Did the COVID-19 Pandemic Affect the Number of Diagnosed Skin Cancers?
In 2020, lower-than-expected proportion of melanomas diagnosed at stages 0 to IA; higher-than-expected percent diagnosed at stages IIC, III, IV
By Dermsquared Editorial Team | September 01, 2021
The number of new skin cancers diagnosed during 2020 was lower than expected, according to a research letter published in the September issue of the Journal of the American Academy of Dermatology.
Aimilios Lallas, Ph.D., from Aristotle University in Thessaloniki, Greece, and colleagues retrieved data from an institutional skin cancer registry in Northern Greece to examine the impact of the COVID-19 pandemic on skin cancer diagnoses. The observed and expected numbers of new melanomas, basal cell carcinomas, and squamous cell carcinomas were compared in 2020; the expected incidence was calculated as the mean of 2016 to 2019, assuming incidence would remain stable through 2020.
The researchers found that the total number of new skin cancers was 30.1 percent lower than expected, with reductions of 36.4, 22.3, and 44.8 percent for melanoma, basal cell carcinoma, and squamous cell carcinoma, respectively.
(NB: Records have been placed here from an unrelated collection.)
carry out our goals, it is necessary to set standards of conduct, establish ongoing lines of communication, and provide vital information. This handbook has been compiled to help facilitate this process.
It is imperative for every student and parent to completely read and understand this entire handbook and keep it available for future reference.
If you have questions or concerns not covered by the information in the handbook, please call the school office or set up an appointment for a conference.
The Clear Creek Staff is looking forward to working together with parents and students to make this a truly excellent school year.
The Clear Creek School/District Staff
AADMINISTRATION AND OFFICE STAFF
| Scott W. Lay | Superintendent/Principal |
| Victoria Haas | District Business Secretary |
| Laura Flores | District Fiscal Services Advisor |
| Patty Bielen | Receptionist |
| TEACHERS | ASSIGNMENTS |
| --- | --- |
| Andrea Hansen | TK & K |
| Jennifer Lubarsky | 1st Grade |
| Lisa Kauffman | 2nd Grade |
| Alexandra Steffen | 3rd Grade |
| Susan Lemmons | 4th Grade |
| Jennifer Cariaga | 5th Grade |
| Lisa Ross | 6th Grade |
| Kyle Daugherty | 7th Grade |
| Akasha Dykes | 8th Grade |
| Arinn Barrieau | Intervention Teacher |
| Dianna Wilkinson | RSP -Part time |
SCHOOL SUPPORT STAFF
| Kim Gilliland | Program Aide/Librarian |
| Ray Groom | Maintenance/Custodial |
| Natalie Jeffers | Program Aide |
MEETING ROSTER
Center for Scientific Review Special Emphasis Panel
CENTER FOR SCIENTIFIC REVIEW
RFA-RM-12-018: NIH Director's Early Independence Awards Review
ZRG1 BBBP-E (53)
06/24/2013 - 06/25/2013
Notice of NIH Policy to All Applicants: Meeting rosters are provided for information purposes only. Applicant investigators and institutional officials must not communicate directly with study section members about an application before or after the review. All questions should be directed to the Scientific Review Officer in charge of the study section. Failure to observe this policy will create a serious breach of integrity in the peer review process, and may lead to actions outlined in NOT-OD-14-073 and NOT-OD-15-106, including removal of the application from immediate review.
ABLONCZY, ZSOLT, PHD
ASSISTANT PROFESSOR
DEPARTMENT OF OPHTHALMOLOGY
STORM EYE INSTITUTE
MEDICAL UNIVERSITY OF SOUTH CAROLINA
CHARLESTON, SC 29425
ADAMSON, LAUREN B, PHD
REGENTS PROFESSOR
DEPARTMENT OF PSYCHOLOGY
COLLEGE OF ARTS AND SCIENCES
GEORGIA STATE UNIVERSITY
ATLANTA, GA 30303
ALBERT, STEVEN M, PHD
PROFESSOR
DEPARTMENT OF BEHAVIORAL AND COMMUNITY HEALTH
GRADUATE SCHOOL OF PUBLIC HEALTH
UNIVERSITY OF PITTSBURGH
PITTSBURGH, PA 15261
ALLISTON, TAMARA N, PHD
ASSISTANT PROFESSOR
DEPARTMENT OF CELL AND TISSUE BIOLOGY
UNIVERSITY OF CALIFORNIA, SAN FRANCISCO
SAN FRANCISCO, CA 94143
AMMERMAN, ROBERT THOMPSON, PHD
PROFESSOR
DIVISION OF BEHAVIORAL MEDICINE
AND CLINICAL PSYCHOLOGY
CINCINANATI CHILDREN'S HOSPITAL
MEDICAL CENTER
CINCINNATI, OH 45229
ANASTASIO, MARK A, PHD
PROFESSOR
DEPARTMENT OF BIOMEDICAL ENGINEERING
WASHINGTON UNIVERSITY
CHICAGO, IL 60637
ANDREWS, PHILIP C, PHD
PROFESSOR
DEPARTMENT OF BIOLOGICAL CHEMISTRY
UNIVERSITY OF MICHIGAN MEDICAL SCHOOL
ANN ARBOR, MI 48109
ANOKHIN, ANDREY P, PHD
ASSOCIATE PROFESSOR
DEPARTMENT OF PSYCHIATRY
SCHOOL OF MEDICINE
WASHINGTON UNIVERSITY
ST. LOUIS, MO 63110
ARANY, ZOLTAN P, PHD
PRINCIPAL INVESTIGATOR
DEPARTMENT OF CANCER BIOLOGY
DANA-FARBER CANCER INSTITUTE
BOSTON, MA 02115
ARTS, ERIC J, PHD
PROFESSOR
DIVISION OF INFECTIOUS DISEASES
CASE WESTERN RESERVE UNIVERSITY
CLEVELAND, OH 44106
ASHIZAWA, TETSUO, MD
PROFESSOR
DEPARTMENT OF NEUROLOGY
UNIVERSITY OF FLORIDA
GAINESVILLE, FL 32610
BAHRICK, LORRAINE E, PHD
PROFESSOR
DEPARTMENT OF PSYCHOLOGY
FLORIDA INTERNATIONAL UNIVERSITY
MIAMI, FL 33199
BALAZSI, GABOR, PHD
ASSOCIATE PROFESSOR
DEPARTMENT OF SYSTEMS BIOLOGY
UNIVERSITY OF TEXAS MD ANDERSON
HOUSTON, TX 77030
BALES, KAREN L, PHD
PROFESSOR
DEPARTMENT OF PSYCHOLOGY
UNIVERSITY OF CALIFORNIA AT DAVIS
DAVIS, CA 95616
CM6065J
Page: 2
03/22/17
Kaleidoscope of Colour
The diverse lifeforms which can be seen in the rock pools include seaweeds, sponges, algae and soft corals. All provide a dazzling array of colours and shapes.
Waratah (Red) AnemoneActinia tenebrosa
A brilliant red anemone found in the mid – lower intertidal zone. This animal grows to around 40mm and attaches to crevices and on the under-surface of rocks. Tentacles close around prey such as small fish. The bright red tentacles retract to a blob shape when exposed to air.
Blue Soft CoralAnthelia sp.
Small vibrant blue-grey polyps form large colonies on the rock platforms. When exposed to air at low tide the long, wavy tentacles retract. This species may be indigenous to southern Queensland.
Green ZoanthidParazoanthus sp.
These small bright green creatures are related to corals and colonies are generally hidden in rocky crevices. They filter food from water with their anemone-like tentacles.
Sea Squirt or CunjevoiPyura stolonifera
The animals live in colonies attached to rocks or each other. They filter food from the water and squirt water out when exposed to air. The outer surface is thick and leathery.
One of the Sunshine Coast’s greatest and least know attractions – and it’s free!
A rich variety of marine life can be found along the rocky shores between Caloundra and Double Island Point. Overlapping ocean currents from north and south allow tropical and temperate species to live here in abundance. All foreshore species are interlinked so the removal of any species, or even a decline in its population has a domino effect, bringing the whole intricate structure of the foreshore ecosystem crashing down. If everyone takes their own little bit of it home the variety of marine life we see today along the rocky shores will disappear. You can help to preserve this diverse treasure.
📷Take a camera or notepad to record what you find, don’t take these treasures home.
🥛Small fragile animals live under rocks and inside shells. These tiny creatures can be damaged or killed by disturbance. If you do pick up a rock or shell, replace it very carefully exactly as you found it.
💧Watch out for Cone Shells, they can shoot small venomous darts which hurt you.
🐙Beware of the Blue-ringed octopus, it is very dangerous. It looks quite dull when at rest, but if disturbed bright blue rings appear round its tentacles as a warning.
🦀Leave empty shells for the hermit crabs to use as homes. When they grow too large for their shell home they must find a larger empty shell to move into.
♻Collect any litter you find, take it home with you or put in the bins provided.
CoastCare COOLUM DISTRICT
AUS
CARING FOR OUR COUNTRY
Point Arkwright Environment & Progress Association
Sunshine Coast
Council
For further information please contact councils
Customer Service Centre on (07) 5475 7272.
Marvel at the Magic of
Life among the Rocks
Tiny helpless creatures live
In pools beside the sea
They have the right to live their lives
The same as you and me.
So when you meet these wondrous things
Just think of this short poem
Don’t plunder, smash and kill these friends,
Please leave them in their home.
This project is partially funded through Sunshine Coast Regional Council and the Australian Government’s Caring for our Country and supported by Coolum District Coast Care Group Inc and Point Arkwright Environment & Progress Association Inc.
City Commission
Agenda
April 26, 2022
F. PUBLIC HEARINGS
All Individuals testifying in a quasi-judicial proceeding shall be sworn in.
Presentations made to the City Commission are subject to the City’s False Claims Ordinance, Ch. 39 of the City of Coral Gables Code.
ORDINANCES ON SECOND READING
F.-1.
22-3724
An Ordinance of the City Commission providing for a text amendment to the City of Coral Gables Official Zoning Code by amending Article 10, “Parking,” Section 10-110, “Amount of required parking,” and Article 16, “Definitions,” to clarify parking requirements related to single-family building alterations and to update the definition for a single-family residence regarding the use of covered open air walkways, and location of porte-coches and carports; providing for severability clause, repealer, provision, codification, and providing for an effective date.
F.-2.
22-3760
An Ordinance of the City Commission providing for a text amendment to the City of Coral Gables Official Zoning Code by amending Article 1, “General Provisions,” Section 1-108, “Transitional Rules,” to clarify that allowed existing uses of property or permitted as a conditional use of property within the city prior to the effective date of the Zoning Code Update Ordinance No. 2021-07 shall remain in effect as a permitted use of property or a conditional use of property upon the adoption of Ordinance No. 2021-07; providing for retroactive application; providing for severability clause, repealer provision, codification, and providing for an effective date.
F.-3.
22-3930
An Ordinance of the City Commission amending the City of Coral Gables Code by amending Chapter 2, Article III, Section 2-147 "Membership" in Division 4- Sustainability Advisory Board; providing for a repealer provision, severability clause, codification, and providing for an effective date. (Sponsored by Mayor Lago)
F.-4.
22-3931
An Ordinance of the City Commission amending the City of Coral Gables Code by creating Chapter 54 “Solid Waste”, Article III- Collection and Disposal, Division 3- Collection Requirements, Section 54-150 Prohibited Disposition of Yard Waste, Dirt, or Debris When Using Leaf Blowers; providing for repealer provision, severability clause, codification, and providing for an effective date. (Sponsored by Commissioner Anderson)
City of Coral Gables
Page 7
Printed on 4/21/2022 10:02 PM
At the time of diagnosis in 2020, melanoma and basal cell carcinoma patients were significantly younger than those in previous years; the trend was similar for patients with squamous cell carcinoma. A higher-than-expected female representation was observed. The proportion of melanomas diagnosed at stages 0 to IA was substantially lower than expected, while a significantly higher-than-expected percentage was diagnosed at stages IIC, III, and IV. Patients with a history of melanoma had a slightly higher-than-expected number of new melanomas diagnosed.
"Our results indicate that skin cancer diagnosis is delayed because of COVID-19-related restrictions," the authors write. "Future studies should assess whether this affects melanoma-related morbidity and mortality."